▶ Assignment
Print, exactly as written, the line in the entries below that contains "は何もできない。どうしようもない」と、まるで取りつく" and every line after it up to and including the last. Omit pictures.

····················

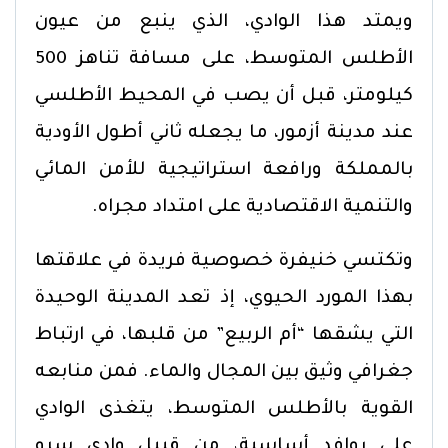
ويمتد هذا الوادي، الذي ينبع من عيون
الأطلس المتوسط، على مسافة تناهز 500
كيلومتر، قبل أن يصب في المحيط الأطلسي
عند مدينة أزمور، ما يجعله ثاني أطول الأودية
بالمملكة ورافعة استراتيجية للأمن المائي
والتنمية الاقتصادية على امتداد مجراه.
وتكتسي خنيفرة خصوصية فريدة في علاقتها
بهذا المورد الحيوي، إذ تعد المدينة الوحيدة
التي يشقها “أم الربيع” من قلبها، في ارتباط
جغرافي وثيق بين المجال والماء. فمن منابعه
القوية بالأطلس المتوسط، يتغذى الوادي
على روافد أساسية، من قبيل وادي سرو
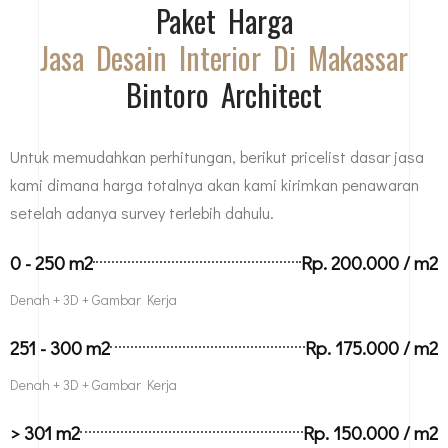
Paket Harga
Jasa Desain Interior Di Makassar
Bintoro Architect
Untuk memudahkan perhitungan, berikut pricelist dasar jasa
kami dimana harga totalnya akan kami kirimkan penawaran
setelah adanya survey terlebih dahulu.
0 - 250 m2
Rp. 200.000 / m2
Denah + 3D + Gambar Kerja
251 - 300 m2
Rp. 175.000 / m2
Denah + 3D + Gambar Kerja
> 301 m2
Rp. 150.000 / m2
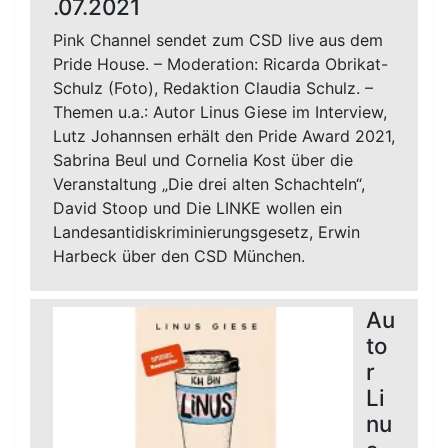
.07.2021
Pink Channel sendet zum CSD live aus dem
Pride House. – Moderation: Ricarda Obrikat-
Schulz (Foto), Redaktion Claudia Schulz. –
Themen u.a.: Autor Linus Giese im Interview,
Lutz Johannsen erhält den Pride Award 2021,
Sabrina Beul und Cornelia Kost über die
Veranstaltung „Die drei alten Schachteln“,
David Stoop und Die LINKE wollen ein
Landesantidiskriminierungsgesetz, Erwin
Harbeck über den CSD München.
Au
to
r
Li
nu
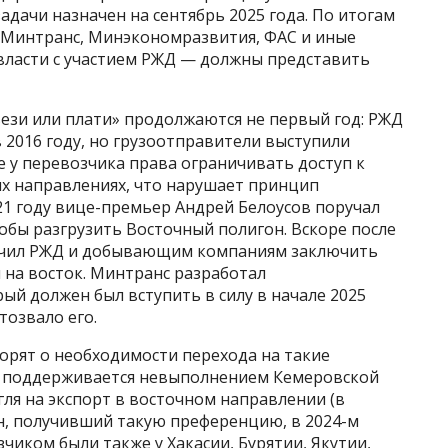
адачи назначен на сентябрь 2025 года. По итогам
 Минтранс, Минэкономразвития, ФАС и иные
ласти с участием РЖД — должны представить
ези или плати» продолжаются не первый год: РЖД
 2016 году, но грузоотправители выступили
 у перевозчика права ограничивать доступ к
х направлениях, что нарушает принцип
21 году вице-премьер Андрей Белоусов поручал
тобы разгрузить Восточный полигон. Вскоре после
учил РЖД и добывающим компаниям заключить
 на восток. Минтранс разработал
й должен был вступить в силу в начале 2025
тозвало его.
ворят о необходимости перехода на такие
а поддерживается невыполнением Кемеровской
гля на экспорт в восточном направлении (в
н, получивший такую преференцию, в 2024-м
чиком были также у Хакасии, Бурятии, Якутии,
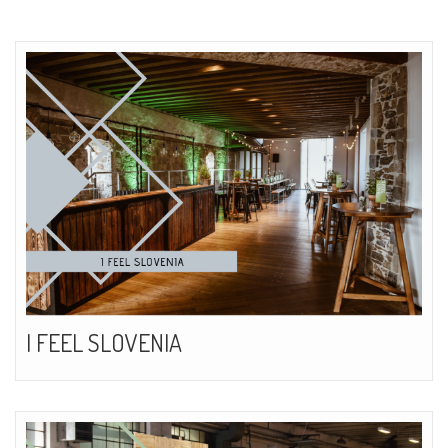
I FEEL SLOVENIA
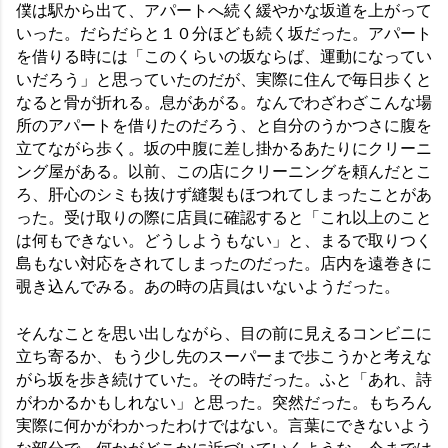
僕は駅から出て、アパートへ続く緩やかな坂道を上がって
いった。だらだらと１０分ほども続く坂だった。アパート
を借りる時には「このくらいの坂ならば、運動になってい
いだろう」と思っていたのだが、実際に住んで毎日歩くと
なると骨が折れる。息があがる。なんでわざわざこんな場
所のアパートを借りたのだろう、と自分のうかつさに腹を
立てながら歩く。坂の中腹に差し掛かるあたりにクリーニ
ング屋がある。以前、この店にクリーニングを頼んだとこ
ろ、肝心のシミも抜けず縫製もほつれてしまったことがあ
った。受け取りの際に店員に確認すると「これ以上のこと
は何もできない。どうしようもない」と、まるで取りつく
島もない対応をされてしまったのだった。店内を遠巻きに
覗き込んでみる。あの時の店員はいないようだった。
そんなことを思い出しながら、目の前に見えるコンビニに
立ち寄るか、もう少し先のスーパーまで歩こうかと考えな
がら坂を歩き続けていた。その時だった。ふと「あれ、詩
がわかるかもしれない」と思った。突然だった。もちろん
実際に何かがわかったわけではない。言葉にできないよう
な部分で、何かがどこかに近づいていくような、今までは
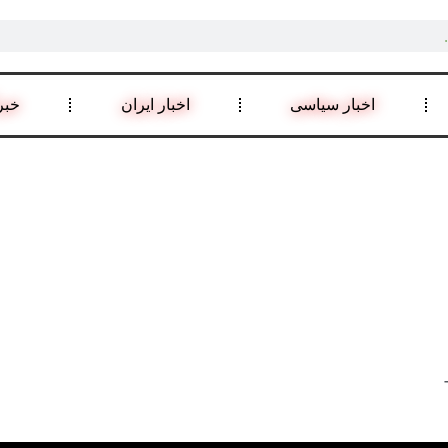
اخبار سیاسی
اخبار ایران
خبر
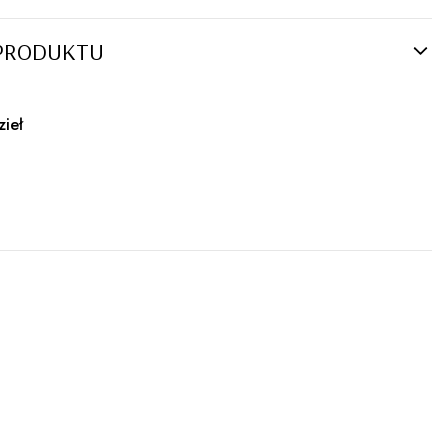
PRODUKTU
zieł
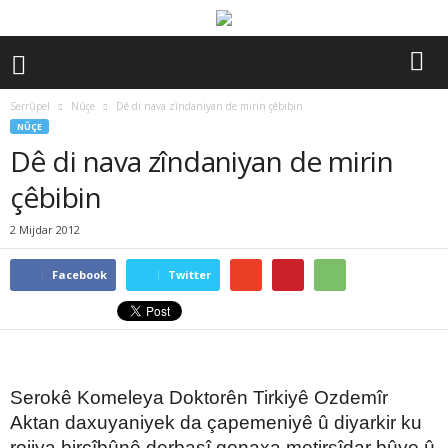
Serrûpel
Nûçe
Dê di nava zîndaniyan de mirin çêbibin
NÛÇE
Dê di nava zîndaniyan de mirin
çêbibin
2 Mijdar 2012
Facebook
Twitter
Serokê Komeleya Doktorên Tirkiyê Ozdemîr
Aktan daxuyaniyek da çapemeniyê û diyarkir ku
rojiya birçîbûnê derbasî qonaxa metirsîdar bûye û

····················

▶ Answer space
は何もできない。どうしようもない」と、まるで取りつく
島もない対応をされてしまったのだった。店内を遠巻きに
覗き込んでみる。あの時の店員はいないようだった。
そんなことを思い出しながら、目の前に見えるコンビニに
立ち寄るか、もう少し先のスーパーまで歩こうかと考えな
がら坂を歩き続けていた。その時だった。ふと「あれ、詩
がわかるかもしれない」と思った。突然だった。もちろん
実際に何かがわかったわけではない。言葉にできないよう
な部分で、何かがどこかに近づいていくような、今までは
اخبار سیاسی
اخبار ایران
خبر
PRODUKTU
zieł
Serrûpel
Nûçe
Dê di nava zîndaniyan de mirin çêbibin
NÛÇE
Dê di nava zîndaniyan de mirin
çêbibin
2 Mijdar 2012
Facebook
Twitter
Serokê Komeleya Doktorên Tirkiyê Ozdemîr
Aktan daxuyaniyek da çapemeniyê û diyarkir ku
rojiya birçîbûnê derbasî qonaxa metirsîdar bûye û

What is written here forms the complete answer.